Levelling Up On Motherhood

The new, first time mother is the subject of much mirth. She is expected to be oversensitive, paranoid, laying down the rules of what she will and will not do with her child, worried about everything. It was certainly true for me with BabyG. I obsessed about germs and sniffles. Dummies which fell on a freshly mopped floor were boiled for five minutes before going back in his mouth. I changed his clothes three times a day. The first time he fell off the bed (all babies do this at least once), I was ready to call 000, until DH the paediatric nurse talked me out of it.

That was then. Fast forward to today, when I bought BabyG a raisin cookie to keep him entertained whilst I did the shopping. He enjoyed the cookie greatly. He enjoyed it all over his clothes and hair and face, in fact.
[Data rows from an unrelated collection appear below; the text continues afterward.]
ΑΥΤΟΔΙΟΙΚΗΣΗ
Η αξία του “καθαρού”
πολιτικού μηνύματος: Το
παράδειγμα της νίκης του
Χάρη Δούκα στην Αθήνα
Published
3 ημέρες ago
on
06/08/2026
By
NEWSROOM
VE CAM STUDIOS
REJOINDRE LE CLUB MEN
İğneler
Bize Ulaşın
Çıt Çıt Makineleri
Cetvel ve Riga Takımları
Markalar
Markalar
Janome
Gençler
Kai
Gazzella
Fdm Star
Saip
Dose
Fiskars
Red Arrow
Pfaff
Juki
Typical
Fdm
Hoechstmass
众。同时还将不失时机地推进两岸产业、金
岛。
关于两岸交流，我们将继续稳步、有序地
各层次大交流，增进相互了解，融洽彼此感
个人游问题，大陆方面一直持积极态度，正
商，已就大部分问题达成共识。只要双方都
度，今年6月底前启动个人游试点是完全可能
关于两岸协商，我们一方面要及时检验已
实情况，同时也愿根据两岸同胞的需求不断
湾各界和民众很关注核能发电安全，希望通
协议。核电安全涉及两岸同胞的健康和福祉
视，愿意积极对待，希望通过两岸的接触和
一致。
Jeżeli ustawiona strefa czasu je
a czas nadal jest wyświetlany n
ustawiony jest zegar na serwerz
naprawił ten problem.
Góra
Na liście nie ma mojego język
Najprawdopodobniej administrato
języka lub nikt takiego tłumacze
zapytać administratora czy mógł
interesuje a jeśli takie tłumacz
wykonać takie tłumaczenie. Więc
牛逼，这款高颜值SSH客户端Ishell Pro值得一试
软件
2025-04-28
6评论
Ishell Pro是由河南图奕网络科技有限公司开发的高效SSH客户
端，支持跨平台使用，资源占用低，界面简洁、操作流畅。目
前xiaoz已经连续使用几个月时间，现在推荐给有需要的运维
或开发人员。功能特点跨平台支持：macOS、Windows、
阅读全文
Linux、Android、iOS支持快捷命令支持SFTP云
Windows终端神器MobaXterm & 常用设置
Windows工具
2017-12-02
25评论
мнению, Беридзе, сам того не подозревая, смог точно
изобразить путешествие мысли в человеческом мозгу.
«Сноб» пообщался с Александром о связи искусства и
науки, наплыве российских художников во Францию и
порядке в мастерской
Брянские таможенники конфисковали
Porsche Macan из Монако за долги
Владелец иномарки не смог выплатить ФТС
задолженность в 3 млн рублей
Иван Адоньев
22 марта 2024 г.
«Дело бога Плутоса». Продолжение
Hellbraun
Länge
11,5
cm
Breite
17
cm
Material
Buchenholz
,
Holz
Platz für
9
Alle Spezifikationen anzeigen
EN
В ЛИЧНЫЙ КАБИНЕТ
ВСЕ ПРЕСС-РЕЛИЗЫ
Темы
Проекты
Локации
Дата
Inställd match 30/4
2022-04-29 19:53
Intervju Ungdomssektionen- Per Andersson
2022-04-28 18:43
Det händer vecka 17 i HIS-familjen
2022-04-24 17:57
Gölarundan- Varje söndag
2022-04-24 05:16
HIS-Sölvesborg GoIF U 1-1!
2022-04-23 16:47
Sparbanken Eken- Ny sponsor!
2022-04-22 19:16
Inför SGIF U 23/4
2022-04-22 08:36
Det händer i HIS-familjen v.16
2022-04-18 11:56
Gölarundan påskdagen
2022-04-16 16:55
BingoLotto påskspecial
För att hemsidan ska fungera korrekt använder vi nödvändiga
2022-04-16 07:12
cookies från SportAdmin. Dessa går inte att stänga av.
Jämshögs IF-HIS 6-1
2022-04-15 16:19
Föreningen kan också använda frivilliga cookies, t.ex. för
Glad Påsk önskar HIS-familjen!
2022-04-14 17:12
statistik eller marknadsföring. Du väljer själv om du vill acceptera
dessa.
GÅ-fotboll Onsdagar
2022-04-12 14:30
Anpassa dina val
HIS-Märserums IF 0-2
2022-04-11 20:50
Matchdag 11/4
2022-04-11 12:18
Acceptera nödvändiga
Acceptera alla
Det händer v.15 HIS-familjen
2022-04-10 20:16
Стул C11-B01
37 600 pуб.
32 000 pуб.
And as we passed a woman wheeling her newborn in a Bugaboo, delicately wrapped beneath a beautifully embroidered bunny rug, I heard her mutter about never letting her baby get that messy. I had a small chuckle, and realised I have levelled up; I am no longer a "new" mother. For I vowed I'd never let my baby get that messy, either. How else could I tell?

  • Realising BabyG's pants are on backwards and merely being grateful that, after ten minutes of wrangling, I managed to get them on him at all (that old line about dressing a toddler being like trying to get an unhappy octopus into a string shopping bag without any of the tentacles sticking out? A breeze compared to BabyG). 


  • Hearing a thump and a cry as BabyG bangs into something and yelling "be there in a minute!" then (quickly) finishing folding the laundry or mashing the potatoes.


  • Seeing him eat grass and figuring it's all good for his immune system. Actually, when we lived in Sydney, he would sometimes suck on the handrails on the train before we could stop him, and CityRail will surely provide him with all the immunity he could ever need, ever; there's germs on those trains that not even the CSIRO can identify.

  • There's slightly sad moments, too. I've already had to shop for BabyG in the boyswear departments in those insane stores that have decided size 1 does not qualify as a "baby". We have survived the first teeth. Oh, I know I have a long way to go. Toilet training is still not on the horizon, the first day of school too distant to contemplate, the first teenage sleepover - well, BabyG will never be that old, surely. I've got a lot to learn, I'm a long way off being a master. But I've levelled up from motherhood "beginner" to "novice", and I get to roll my eyes and smile knowingly at the mother who really just hopes her newborn will always be so untouched and pristine.